*** EXCERPTED RECORDS ***
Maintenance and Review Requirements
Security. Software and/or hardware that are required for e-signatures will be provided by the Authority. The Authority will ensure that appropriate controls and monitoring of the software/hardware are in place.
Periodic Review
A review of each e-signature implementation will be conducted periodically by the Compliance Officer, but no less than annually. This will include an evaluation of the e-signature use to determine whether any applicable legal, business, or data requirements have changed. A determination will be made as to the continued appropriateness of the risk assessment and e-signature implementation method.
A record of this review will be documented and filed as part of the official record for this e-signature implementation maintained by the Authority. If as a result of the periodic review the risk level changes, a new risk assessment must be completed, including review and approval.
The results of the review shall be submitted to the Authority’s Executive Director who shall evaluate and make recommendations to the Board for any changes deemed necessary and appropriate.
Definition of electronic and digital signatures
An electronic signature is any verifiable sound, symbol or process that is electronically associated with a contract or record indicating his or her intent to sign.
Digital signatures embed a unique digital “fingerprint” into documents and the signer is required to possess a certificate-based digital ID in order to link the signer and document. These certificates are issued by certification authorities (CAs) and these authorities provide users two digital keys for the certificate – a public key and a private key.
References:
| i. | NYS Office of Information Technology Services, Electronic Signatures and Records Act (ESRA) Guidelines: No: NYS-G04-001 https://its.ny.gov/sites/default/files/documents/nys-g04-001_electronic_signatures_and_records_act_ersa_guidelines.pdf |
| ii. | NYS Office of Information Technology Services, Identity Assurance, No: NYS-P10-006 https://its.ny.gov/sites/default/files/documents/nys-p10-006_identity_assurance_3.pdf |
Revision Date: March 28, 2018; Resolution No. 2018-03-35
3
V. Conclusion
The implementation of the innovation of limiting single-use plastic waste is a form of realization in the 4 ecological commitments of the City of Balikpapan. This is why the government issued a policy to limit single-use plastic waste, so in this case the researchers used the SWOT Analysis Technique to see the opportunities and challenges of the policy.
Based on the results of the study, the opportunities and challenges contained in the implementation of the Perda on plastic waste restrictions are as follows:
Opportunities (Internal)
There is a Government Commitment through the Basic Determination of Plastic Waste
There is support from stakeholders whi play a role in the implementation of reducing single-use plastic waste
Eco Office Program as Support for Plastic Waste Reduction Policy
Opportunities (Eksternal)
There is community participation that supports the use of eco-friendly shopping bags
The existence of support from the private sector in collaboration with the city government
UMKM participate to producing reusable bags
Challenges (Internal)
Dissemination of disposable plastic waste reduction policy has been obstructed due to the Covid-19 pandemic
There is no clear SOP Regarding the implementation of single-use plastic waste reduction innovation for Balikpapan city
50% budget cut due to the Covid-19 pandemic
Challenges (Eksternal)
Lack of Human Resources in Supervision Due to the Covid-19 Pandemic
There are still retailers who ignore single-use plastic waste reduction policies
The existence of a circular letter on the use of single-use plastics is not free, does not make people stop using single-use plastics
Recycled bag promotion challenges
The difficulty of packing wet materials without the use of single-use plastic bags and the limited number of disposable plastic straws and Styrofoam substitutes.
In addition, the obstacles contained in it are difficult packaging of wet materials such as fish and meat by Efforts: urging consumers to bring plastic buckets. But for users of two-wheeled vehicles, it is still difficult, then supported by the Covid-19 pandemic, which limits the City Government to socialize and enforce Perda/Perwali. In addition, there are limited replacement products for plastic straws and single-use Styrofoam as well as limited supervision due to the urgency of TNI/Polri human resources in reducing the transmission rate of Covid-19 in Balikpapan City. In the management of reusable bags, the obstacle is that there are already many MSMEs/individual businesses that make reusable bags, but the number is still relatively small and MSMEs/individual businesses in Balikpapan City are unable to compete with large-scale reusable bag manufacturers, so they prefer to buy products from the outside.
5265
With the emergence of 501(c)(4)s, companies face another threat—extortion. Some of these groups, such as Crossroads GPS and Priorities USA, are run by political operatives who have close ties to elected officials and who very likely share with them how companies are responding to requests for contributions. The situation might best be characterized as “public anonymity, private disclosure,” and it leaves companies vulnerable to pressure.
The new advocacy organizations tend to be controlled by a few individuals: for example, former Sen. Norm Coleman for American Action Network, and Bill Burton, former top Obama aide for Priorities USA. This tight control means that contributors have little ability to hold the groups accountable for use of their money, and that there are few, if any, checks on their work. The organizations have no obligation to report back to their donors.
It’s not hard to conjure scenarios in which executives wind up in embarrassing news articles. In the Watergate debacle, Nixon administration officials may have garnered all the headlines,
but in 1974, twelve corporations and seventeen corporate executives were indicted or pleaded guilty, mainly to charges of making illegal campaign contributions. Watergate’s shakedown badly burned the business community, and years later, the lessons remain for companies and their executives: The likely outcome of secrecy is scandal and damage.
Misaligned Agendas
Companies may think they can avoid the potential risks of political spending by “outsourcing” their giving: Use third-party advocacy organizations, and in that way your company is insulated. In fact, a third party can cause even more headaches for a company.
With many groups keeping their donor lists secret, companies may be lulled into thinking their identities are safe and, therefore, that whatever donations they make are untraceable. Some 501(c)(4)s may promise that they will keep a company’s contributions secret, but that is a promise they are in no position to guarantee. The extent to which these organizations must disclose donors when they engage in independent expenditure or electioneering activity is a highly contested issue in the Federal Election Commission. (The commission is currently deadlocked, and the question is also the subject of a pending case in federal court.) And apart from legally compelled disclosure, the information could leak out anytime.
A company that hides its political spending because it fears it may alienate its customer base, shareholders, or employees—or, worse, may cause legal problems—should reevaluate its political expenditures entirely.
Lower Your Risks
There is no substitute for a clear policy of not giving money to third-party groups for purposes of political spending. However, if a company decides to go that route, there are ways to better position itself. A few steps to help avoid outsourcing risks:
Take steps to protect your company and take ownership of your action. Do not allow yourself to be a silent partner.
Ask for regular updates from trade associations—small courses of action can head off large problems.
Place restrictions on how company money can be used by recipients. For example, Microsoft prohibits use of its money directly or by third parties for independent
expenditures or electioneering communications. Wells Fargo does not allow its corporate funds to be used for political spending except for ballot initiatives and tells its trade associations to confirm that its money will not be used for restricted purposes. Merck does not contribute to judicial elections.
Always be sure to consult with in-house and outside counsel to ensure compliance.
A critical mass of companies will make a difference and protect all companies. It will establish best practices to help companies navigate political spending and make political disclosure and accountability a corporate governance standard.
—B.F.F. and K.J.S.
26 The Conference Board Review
*** End of EXCERPTED RECORDS ***
## [EXERCISE INSTRUCTIONS]
Could you repeat exactly the lines in the listing above from the one with "V. Conclusion" down to the one with "Recycled bag promotion challenges"? Include both of those lines.

## [YOUR SOLUTION]
V. Conclusion
The implementation of the innovation of limiting single-use plastic waste is a form of realization in the 4 ecological commitments of the City of Balikpapan. This is why the government issued a policy to limit single-use plastic waste, so in this case the researchers used the SWOT Analysis Technique to see the opportunities and challenges of the policy.
Based on the results of the study, the opportunities and challenges contained in the implementation of the Perda on plastic waste restrictions are as follows:
Opportunities (Internal)
There is a Government Commitment through the Basic Determination of Plastic Waste
There is support from stakeholders whi play a role in the implementation of reducing single-use plastic waste
Eco Office Program as Support for Plastic Waste Reduction Policy
Opportunities (Eksternal)
There is community participation that supports the use of eco-friendly shopping bags
The existence of support from the private sector in collaboration with the city government
UMKM participate to producing reusable bags
Challenges (Internal)
Dissemination of disposable plastic waste reduction policy has been obstructed due to the Covid-19 pandemic
There is no clear SOP Regarding the implementation of single-use plastic waste reduction innovation for Balikpapan city
50% budget cut due to the Covid-19 pandemic
Challenges (Eksternal)
Lack of Human Resources in Supervision Due to the Covid-19 Pandemic
There are still retailers who ignore single-use plastic waste reduction policies
The existence of a circular letter on the use of single-use plastics is not free, does not make people stop using single-use plastics
Recycled bag promotion challenges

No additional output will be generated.